Michael_Tsai · April 2, 2011, 11:35am

This is subject to change, but the current list is alphanumeric characters, plus “#$@%_”. I’m curious why you want to search for “/” as I’ve always seen that as a separator between words.

For the purposes of text editing and selection (e.g. double-clicking), EagleFiler works like TextEdit. For the purposes of indexed searching, any non-word character is seen as a boundary.

Could you explain a bit about how that would be useful to you?

This is indeed under consideration for a future release.

dmag · April 2, 2011, 4:10pm

I was classifying imported pdf documents, and wanted to find instances where a year appeared in a date (e.g. “/2005”) rather than independently in the text.

(Searching for text in a pdf can be tricky, as the underlying text doesn’t faithfully represent white space.
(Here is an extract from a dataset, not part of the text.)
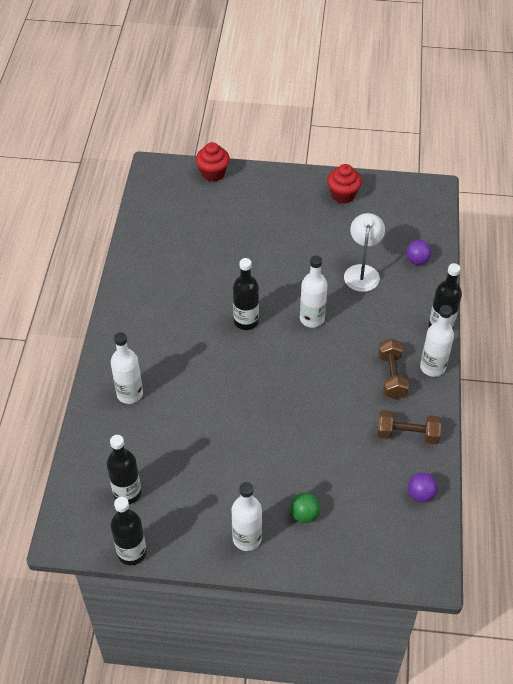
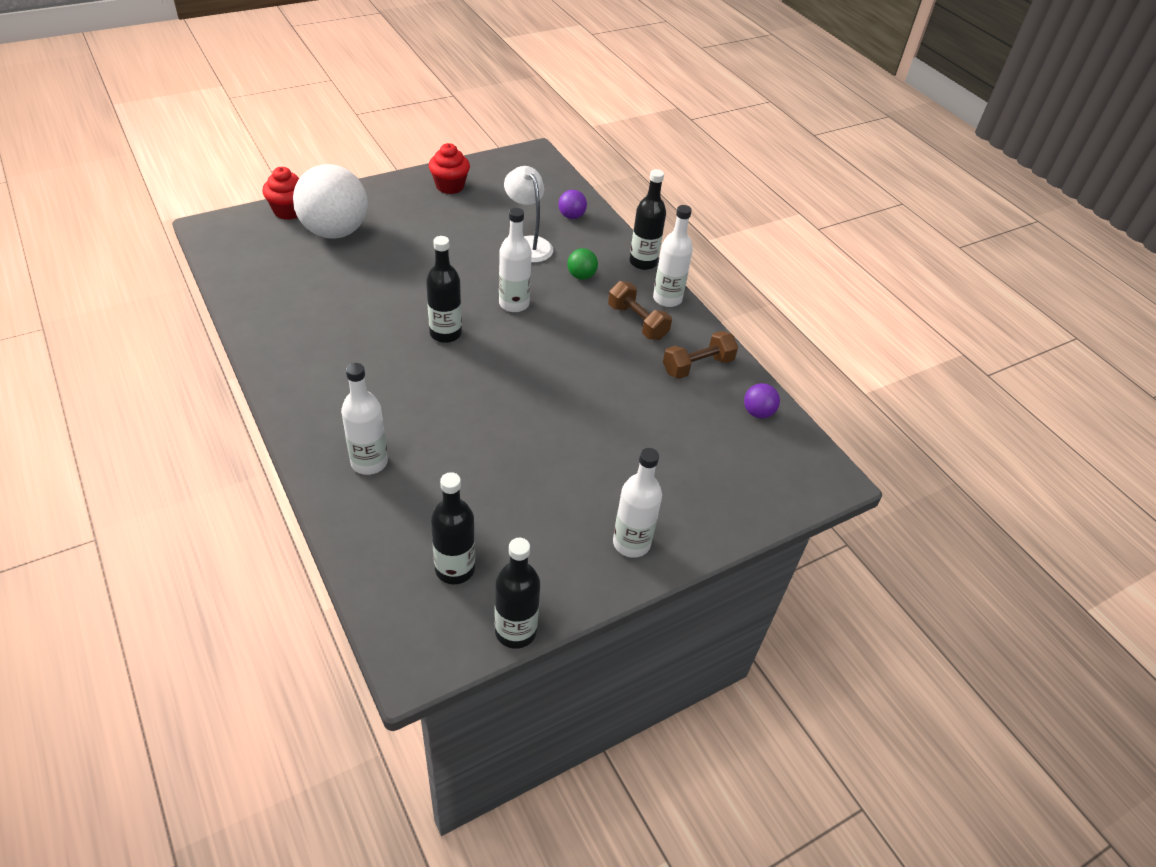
camera: 40 degrees left, 5 degrees down
(232, 203) = (335, 231): none -> white ball
(304, 514) = (668, 487): green ball -> green ball (581, 276)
If you clip a table, columns in the clipping are separated by a single space, which means you can’t distinguish a column separator from a word separator. An OCR’d document can be considerably worse, because the underlying text may not reflect what you see. You see “Tomato” and it sees “To mato”. )
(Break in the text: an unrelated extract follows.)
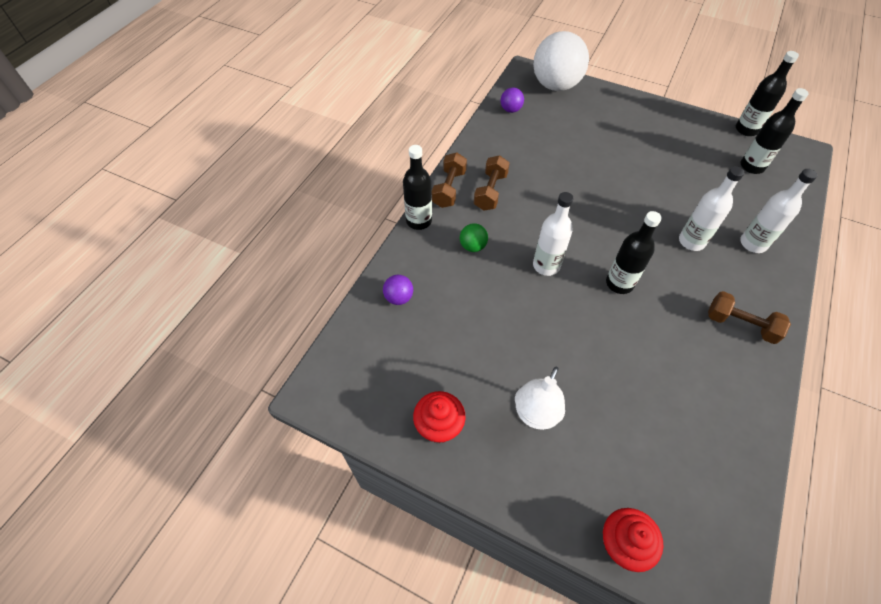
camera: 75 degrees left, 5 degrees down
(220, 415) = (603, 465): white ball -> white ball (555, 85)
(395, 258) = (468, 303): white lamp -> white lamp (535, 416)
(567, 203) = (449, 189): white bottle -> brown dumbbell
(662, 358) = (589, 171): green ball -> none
So, $210.53 is two words? And a search for “210.53” would also find “53 Main Street Apt 210”?

(restricting search to only the document)
Say I scan or download a document from 2007. My scanning software is set up to use date-time as a file name (e.g. 2011.04.02_18.51.00). A downloaded document would have 2011 in the file creation date. If I want to find documents that have “2011” in the text itself, these two documents will show up in the results because they have “2011” as part of the file name or date.
You’d search for “2011”, and a document would be returned with nothing highlighted, because the “2011” isn’t in the document, but in the metadata.
In short, I’d like this option so I could focus a search, just as I could focus a search on “Tags” or “From”.

Michael_Tsai · April 3, 2011, 7:49am

OK, thanks. For this sort of thing, it seems to me that it would be better to be able to do an exact search, rather than play around with the definition of words for index searches.

Yes.

If you search for “210.53” including the quotation marks, it will search for the word “210” immediately followed by the word “53”. This would find “210.53” but not “53 Main Street Apt 210” or “210 Main Street Apt 53”.

Thanks for explaining. I will consider whether there’s a good way to do this for a future release.

dmag · April 4, 2011, 4:25pm

(searching for a string that includes a punctuation character)

I agree – but you can only perform an exact search on the metadata, not on the document itself, correct?

Michael_Tsai · April 4, 2011, 5:16pm

You can do exact searches of a particular document via the Find panel, but currently (unless you use AppleScript) you can only do exact searches across documents of the metadata.